ND   JMC : History of Medieval Philosophy / by Maurice De Wulf

279. Relations of Philosophy to the Special Sciences. -- To understand these relations, one must first have grasped the idea of the hierarchical gradations of human knowledge, culminating in philosophy. The special sciences study Nature in detail, each embracing some one group of things under the special aspect which constitutes its formal object. In accordance with the principles of scholastic ideology (300) the sciences of observation come first in the ascending scale of knowledge. We need only examine the regulations issued by the Paris Faculty of Arts in 1255 (231) to see that the full programme embraced purely scientific branches: astronomy, botany, physiology, zoology, chemistry and physics (in the modern sense).
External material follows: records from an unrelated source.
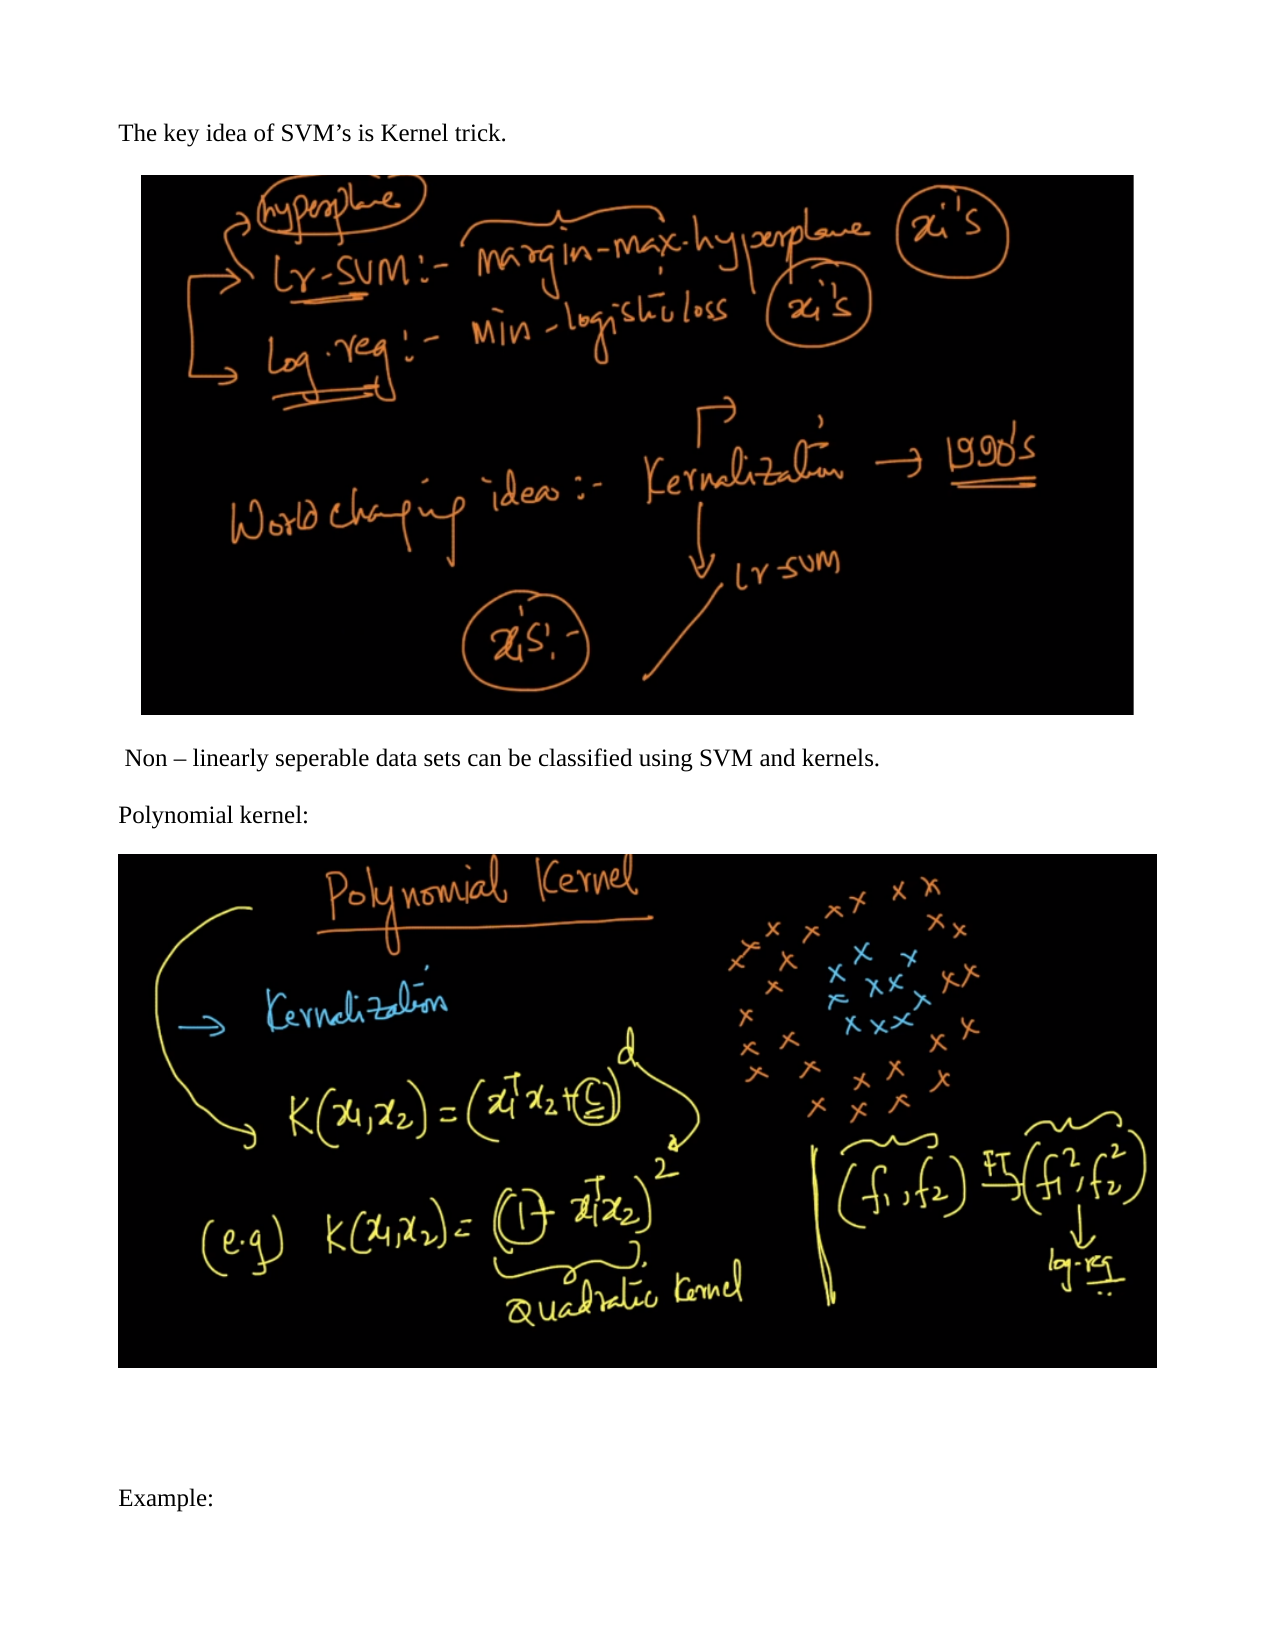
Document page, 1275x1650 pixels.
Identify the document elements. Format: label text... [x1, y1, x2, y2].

text Example: [118, 1483, 1157, 1512]
text Non – linearly seperable data sets can be classified using SVM and kernels. [118, 743, 1157, 772]
picture [141, 175, 1134, 715]
text The key idea of SVM’s is Kernel trick. [118, 118, 1157, 147]
text Polynomial kernel: [118, 801, 1157, 829]
picture [118, 854, 1157, 1368]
But these fragmentary, encyclopedic, ANALYTIC items of knowledge do not satisfy the mind. In the view of Aristotle and the scholastics, science par excellence (sapientia), or philosophy, is a SYNTHETIC knowledge of Nature. It is in a sense the knowledge of all things: in this sense, that the thought-object which it considers in the abstract, permeates the whole vast region of the real, and is the common intelligible element of every single reality in Nature. This common intelligible object is either movement, quantity or being, abstracted in the study of physics, mathematics or metaphysics, respectively: these latter forming the famous trilogy of the speculative sciences. In this view the experimental sciences are preparatory to physics, or the philosophical study of Nature.{1} Moral philosophy is accompanied, in this scheme, by historical studies, especially Bible history; by the science of education; and by a portion of that very wide department included in what are now called the social sciences. Logic is introduced by the preliminary study of grammar, or the forms of language. Hence we conclude: --

(1) That the SPECIAL SCIENCES -- at that time in a very rudimentary state -- were studied rather as a PREPARATION FOR PHILOSOPHY than for their own sake.
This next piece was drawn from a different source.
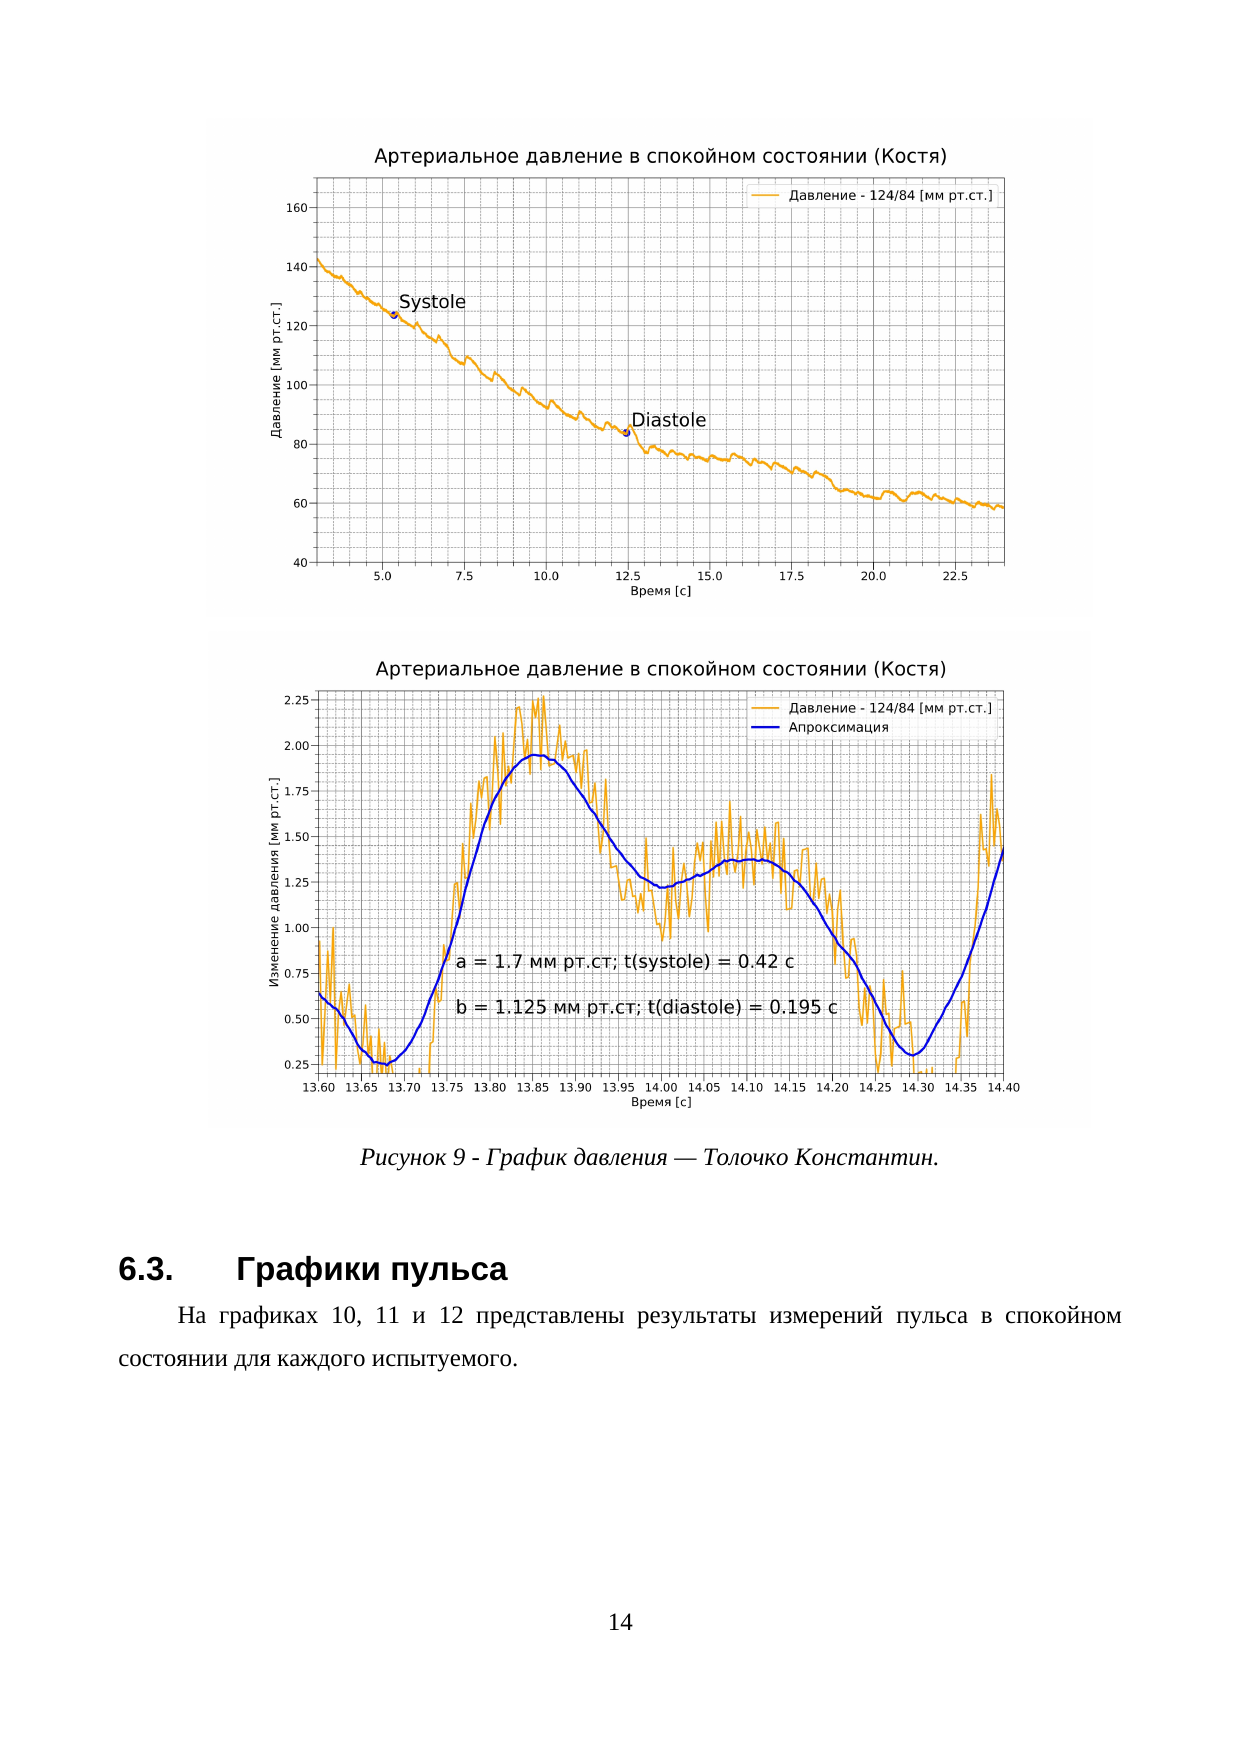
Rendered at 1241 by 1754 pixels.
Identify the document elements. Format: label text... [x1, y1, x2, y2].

(2) That according to its very conception philosophy is SCIENTIFIC. The synthetic interpretation of the material universe must rest throughout on analysis. Without such permanent contact with the details of things, it would be devoid of reality.

(3) That between the special and the philosophical sciences there is no essential distinction, all alike being the natural outcome of one and the same intellectual process of abstraction; but only a difference in degree, corresponding with the degree of abstraction.

(4) That "like science, like philosophy". The Middle Ages knew no distinction between what we nowadays call scientific knowledge and common knowledge, respectively. Ordinary, unskilled observation, provided it was accurate, could and did lead to right synthetic views and generalizations; misinterpretations of facts naturally led to wrong generalizations.


{1} The philosophical study of Nature is thus distinguished from such scientific encyclopedias as the Speculum of Vincent of Beauvais, the Thesaurus Magnus of Brunetto Latini and the De Proprietatibus Rerum of Bartholemew the Englishman in the thirteenth century.